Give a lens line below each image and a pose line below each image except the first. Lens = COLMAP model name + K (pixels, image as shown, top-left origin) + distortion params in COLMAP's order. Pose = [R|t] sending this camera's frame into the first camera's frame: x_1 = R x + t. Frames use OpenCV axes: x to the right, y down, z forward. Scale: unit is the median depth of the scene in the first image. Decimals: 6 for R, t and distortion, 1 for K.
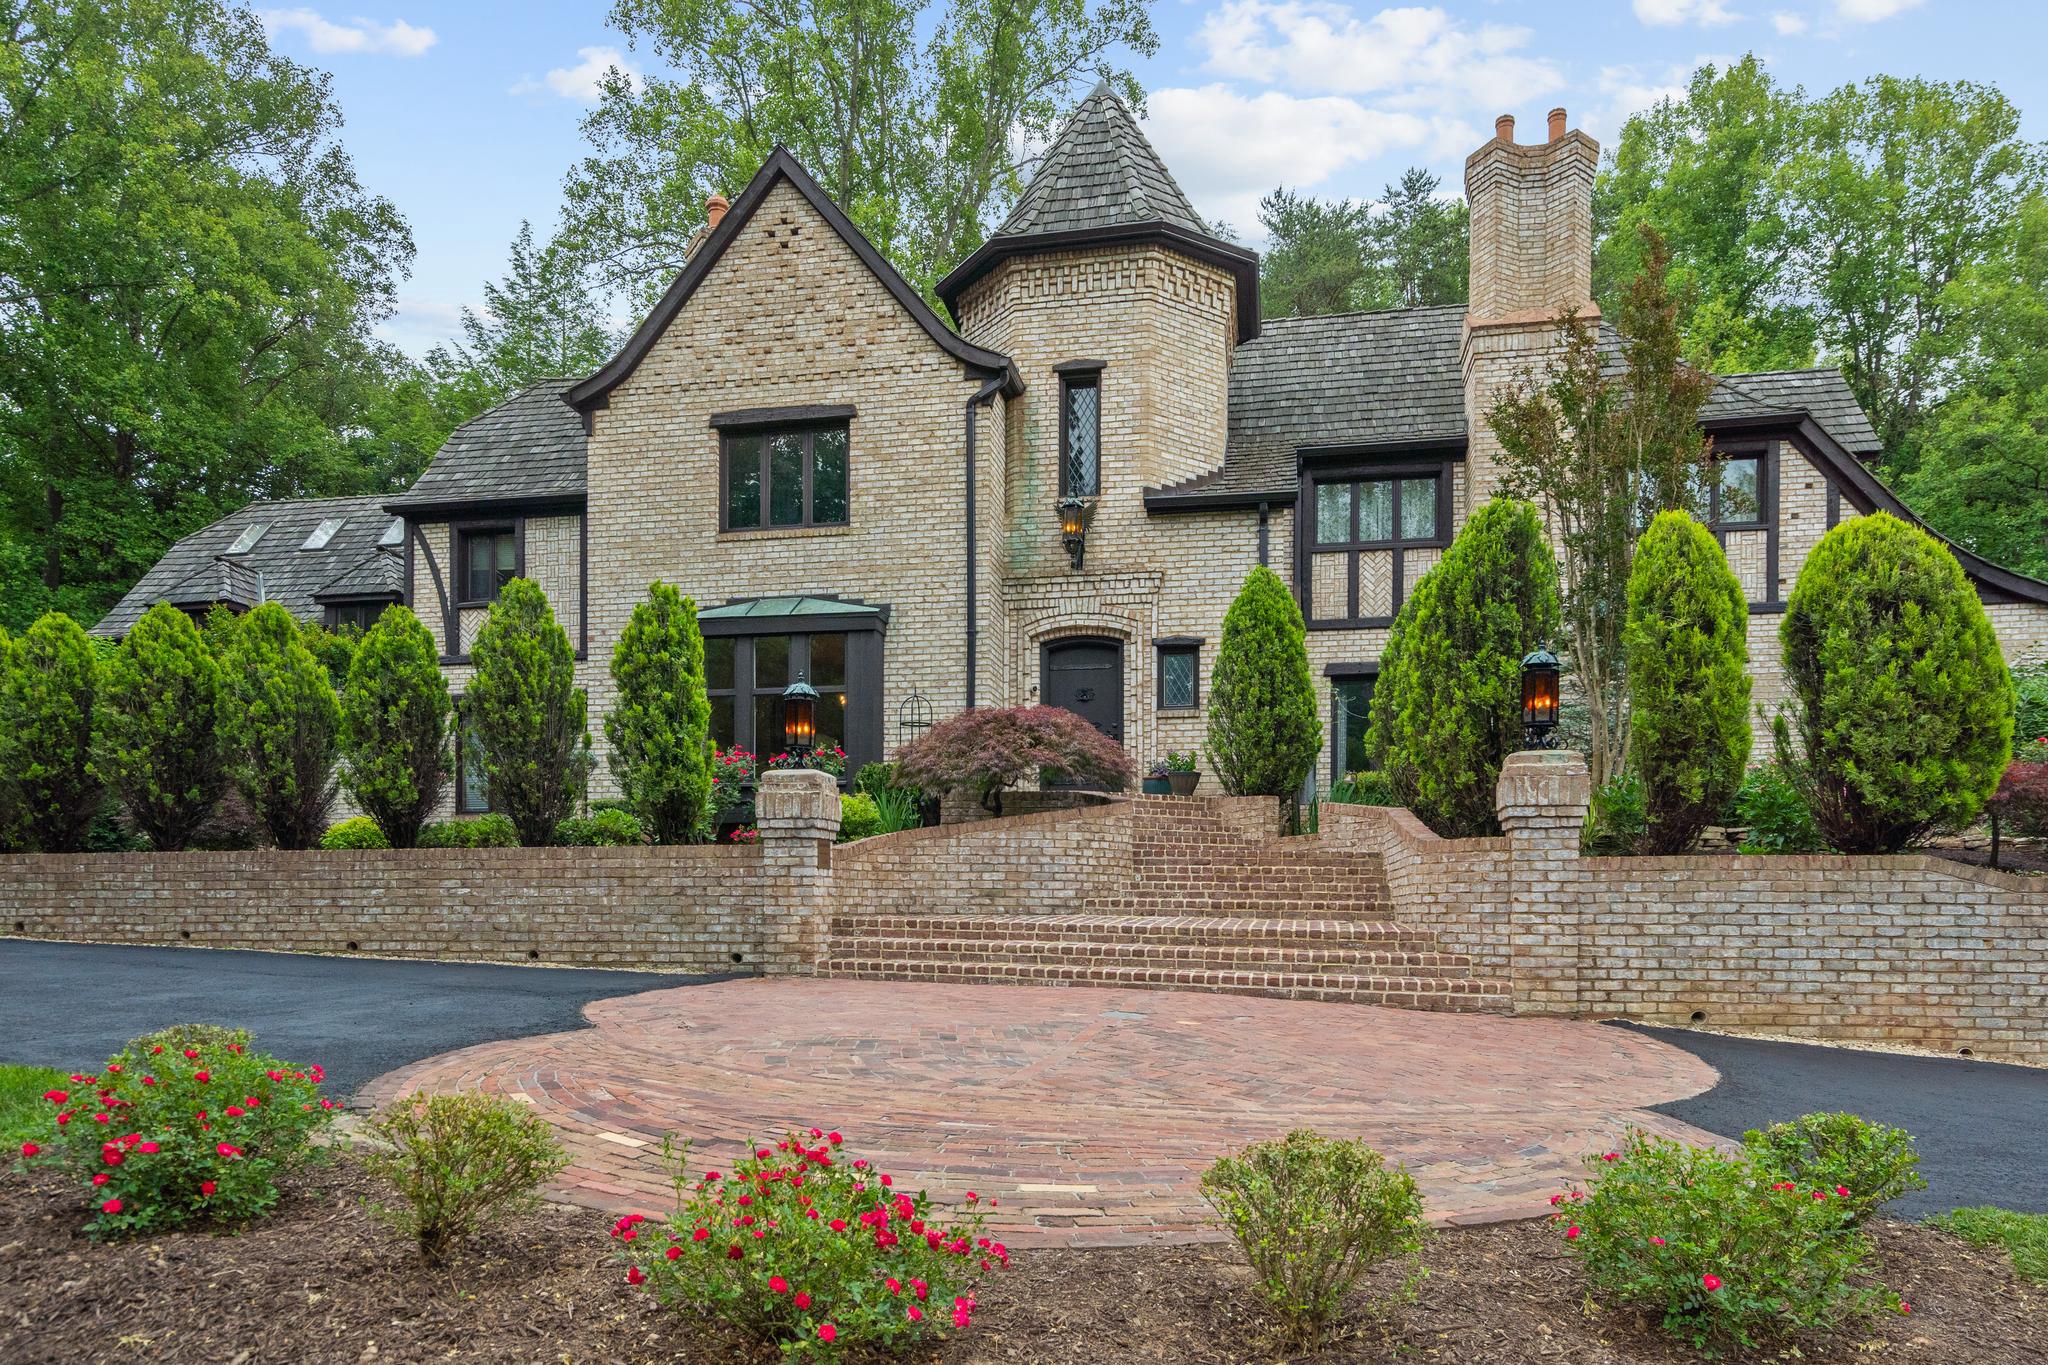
lens RADIAL K [[1216.0, 0, 1062.9], [0, 1216.0, 881.5], [0, 0, 1]] dist [0.008489, 0.004729]
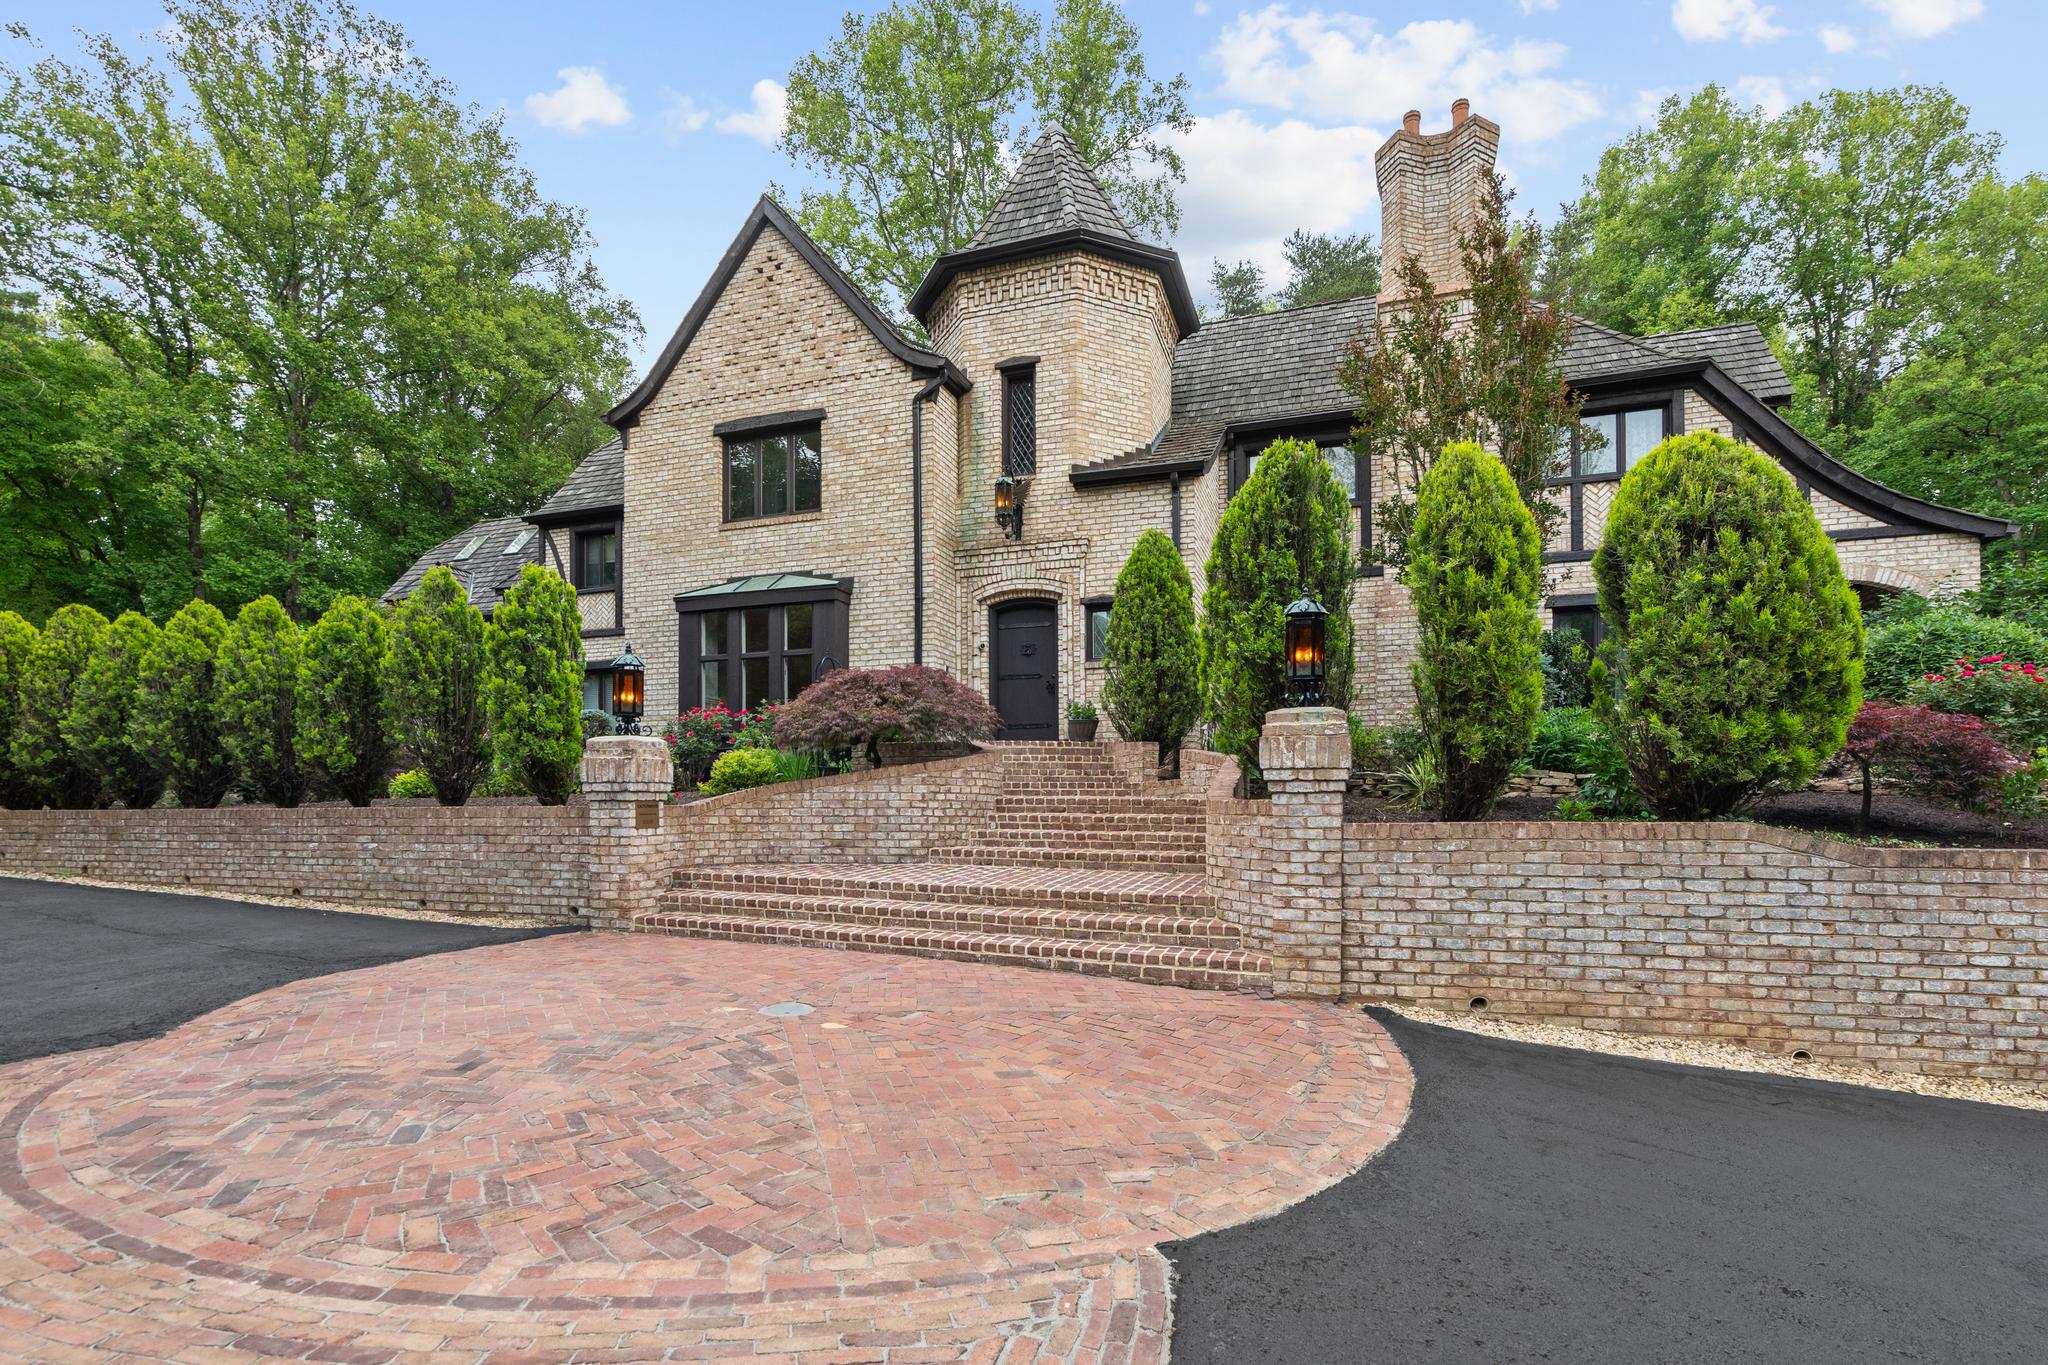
lens RADIAL K [[928.0, 0, 1042.5], [0, 928.0, 783.2], [0, 0, 1]] dist [-0.001667, 0.002921]
pose [[0.991170, -0.010192, -0.132204, 0.184850], [0.009731, 0.999944, -0.004135, -0.031437], [0.132238, 0.002812, 0.991214, 0.178276]]
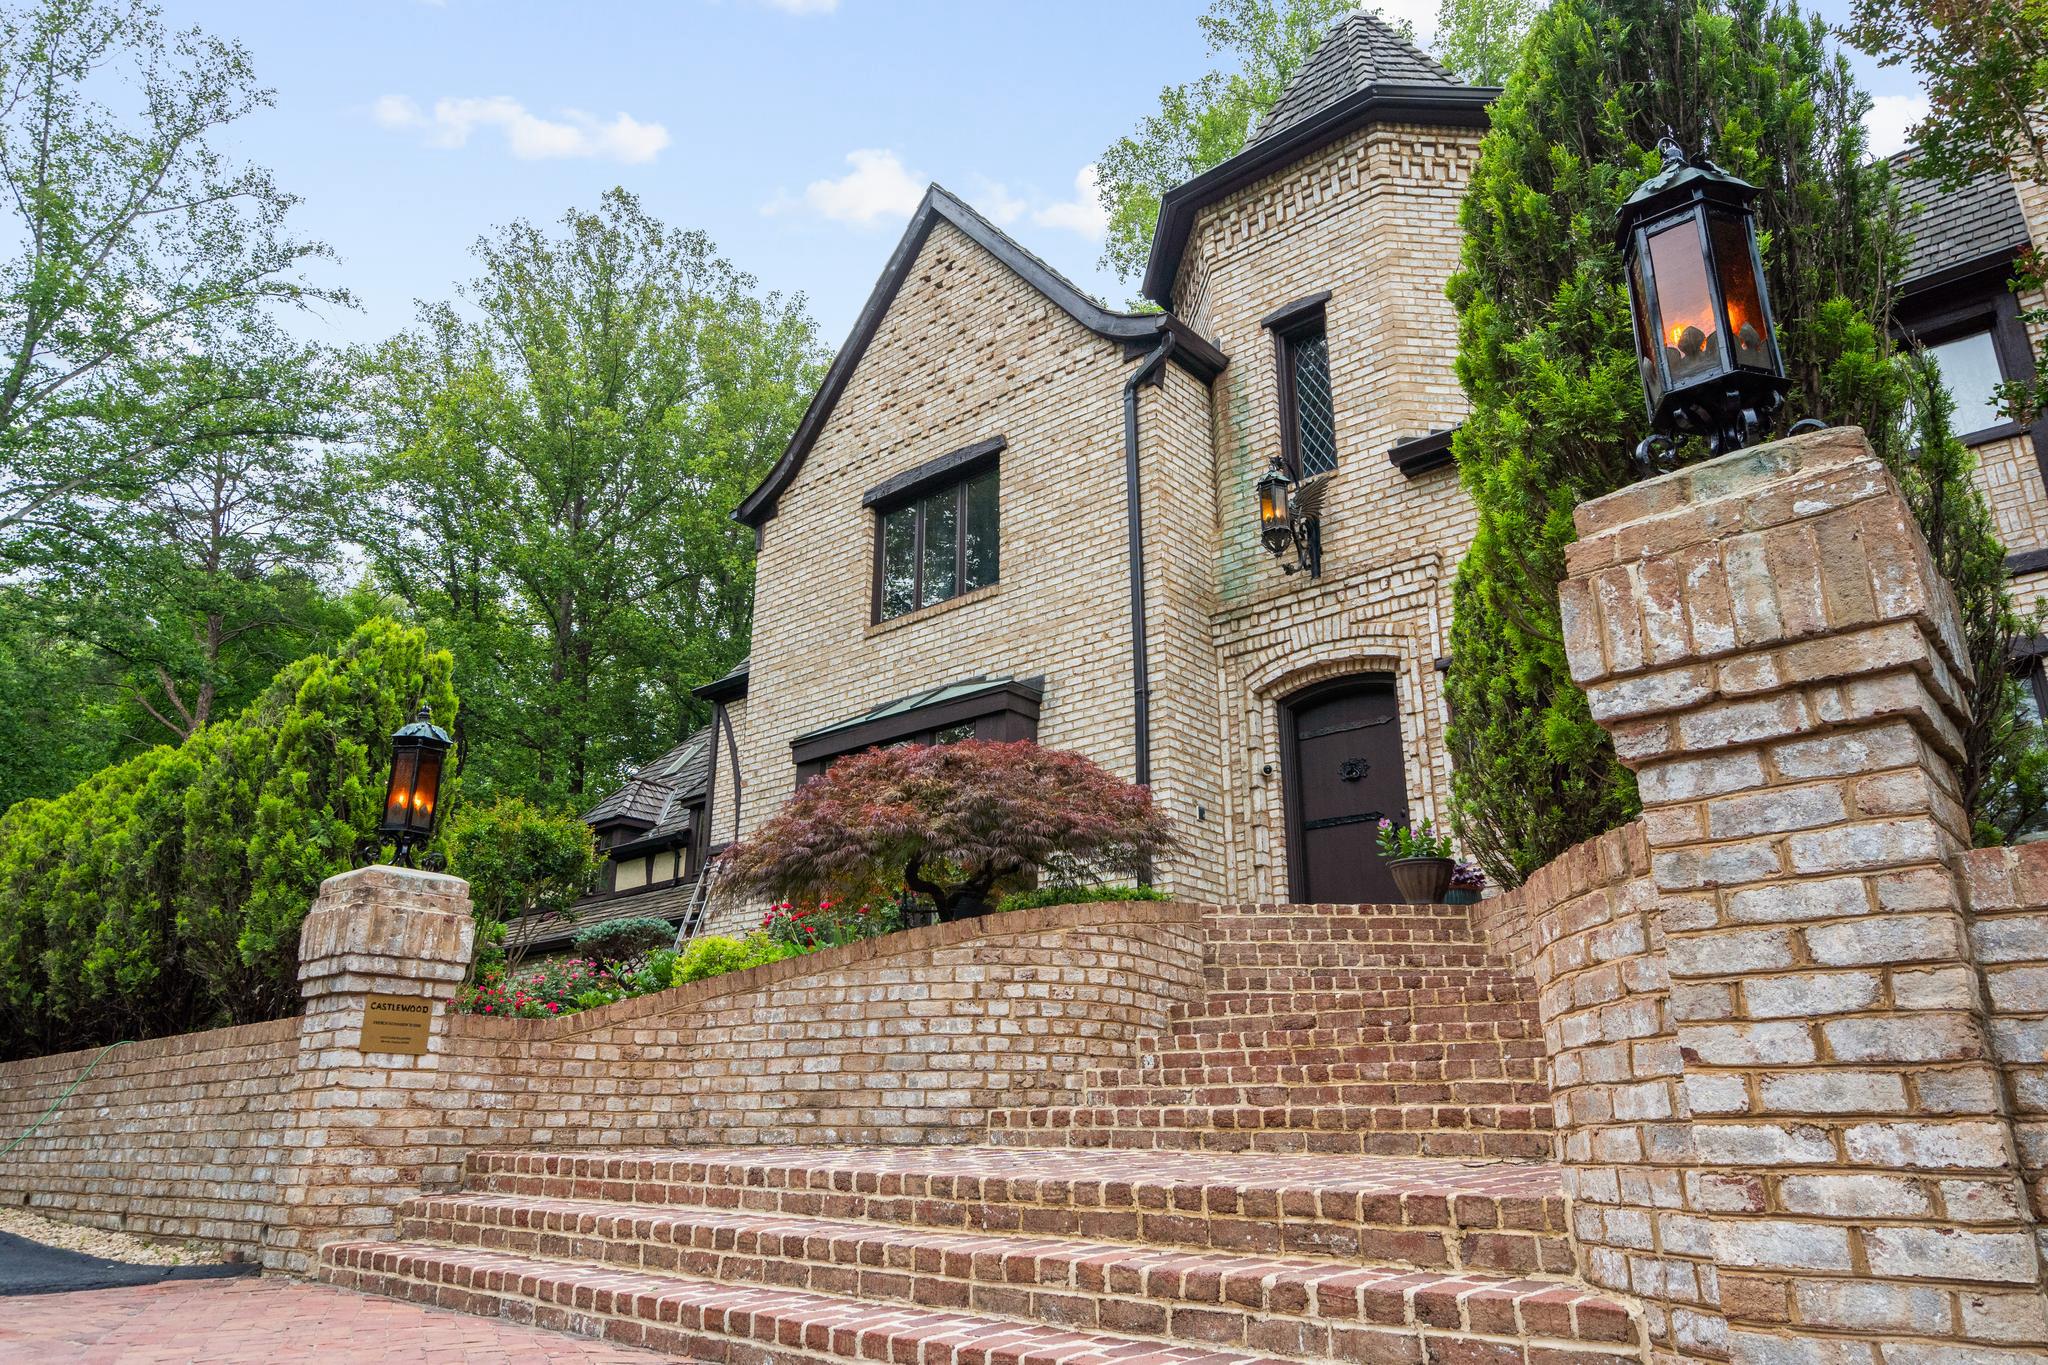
lens RADIAL K [[1333.6, 0, 1053.5], [0, 1333.6, 667.2], [0, 0, 1]] dist [0.009773, 0.001276]
pose [[0.878959, -0.165101, -0.447407, 0.248632], [0.013922, 0.946644, -0.321980, 0.015946], [0.476694, 0.276778, 0.834360, 0.445442]]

Задание: Повторите весь материал выше дословно, строку за строкой, но не включайте в ответ изображения.

Ответ к заданию:
Give a lens line below each image and a pose line below each image except the first. Lens = COLMAP model name + K (pixels, image as shown, top-left origin) + distortion params in COLMAP's order. Pose = [R|t] sending this camera's frame into the first camera's frame: x_1 = R x + t. Frames use OpenCV axes: x to the right, y down, z forward. Scale: unit is the median depth of the scene in the first image. Decimals: 6 for R, t and distortion, 1 for K.
lens RADIAL K [[1216.0, 0, 1062.9], [0, 1216.0, 881.5], [0, 0, 1]] dist [0.008489, 0.004729]
lens RADIAL K [[928.0, 0, 1042.5], [0, 928.0, 783.2], [0, 0, 1]] dist [-0.001667, 0.002921]
pose [[0.991170, -0.010192, -0.132204, 0.184850], [0.009731, 0.999944, -0.004135, -0.031437], [0.132238, 0.002812, 0.991214, 0.178276]]
lens RADIAL K [[1333.6, 0, 1053.5], [0, 1333.6, 667.2], [0, 0, 1]] dist [0.009773, 0.001276]
pose [[0.878959, -0.165101, -0.447407, 0.248632], [0.013922, 0.946644, -0.321980, 0.015946], [0.476694, 0.276778, 0.834360, 0.445442]]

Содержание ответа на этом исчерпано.